I'd like some advice about this speedup to iterators for red-black
trees. The idea comes from developers of IBM's proprietary C++
product who implemented it in the C++ library used on AIX. Their
users access the functionality with -Dsomething when compiling, but
it could be done by adding a g++ option that defines the macro, like:
-ffast-set-map-iterators
This option augments the base class for map<>, set<>, multimap<> and
multiset<> template classes to allow faster iterator operations.
Warning: -ffast-set-map-iterators causes GCC to generate code that
is not binary compatible with code generated without the option.
All code that operates on the same set or map objects must use the
same variant of this option.
The functional changes are all within include/bits/stl_tree.h and have
no effect on the compilation of src/tree.cc, which doesn't need to
know the size of the class. It uglifies the header with code
protected by #ifdef __GLIBCXX_USE_FAST_SET_MAP_ITERATOR__.

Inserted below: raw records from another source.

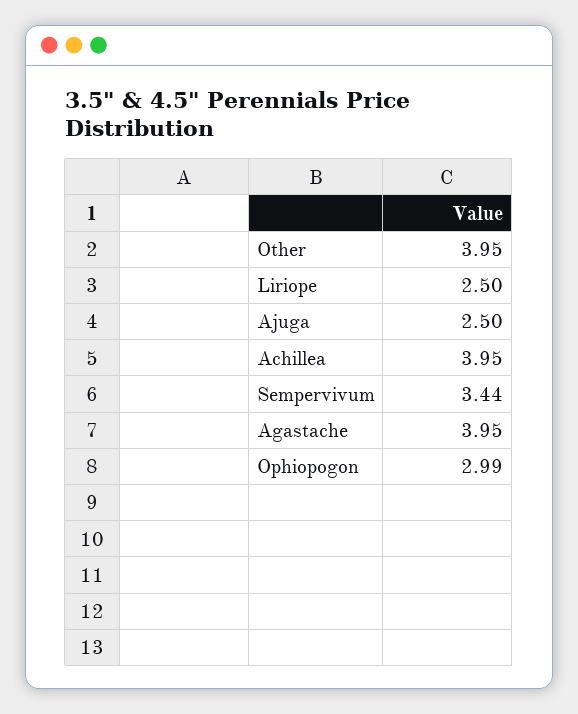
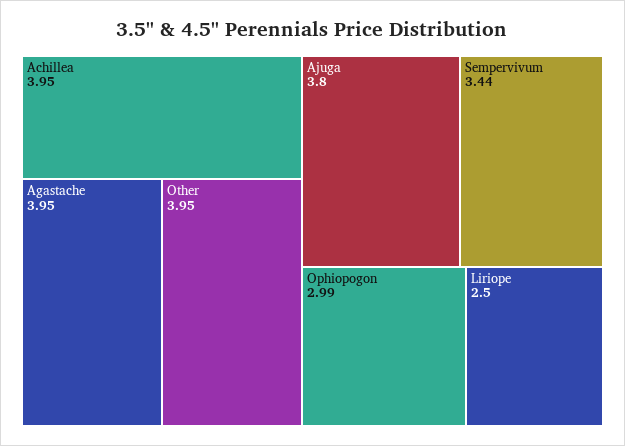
  {
    "Other": 3.95,
    "Liriope": 2.5,
-   "Ajuga": 2.5,
+   "Ajuga": 3.8,
    "Achillea": 3.95,
    "Sempervivum": 3.44,
    "Agastache": 3.95,
    "Ophiopogon": 2.99
  }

Why do this? Because it speeds up 447.dealII from SPEC CPU2006. On
powerpc64-linux, the speedup over our usual peak options is 32% for
-m32, 26% for -m64. The two other CPU2006 benchmarks that use set
and/or map are omnetpp and xalancbmk, which speed up between 1% and
1.4%. Those speedups are based on the the middle result from 3 runs,
using mainline from a couple of months ago. I have not yet run
benchmarks and any other targets.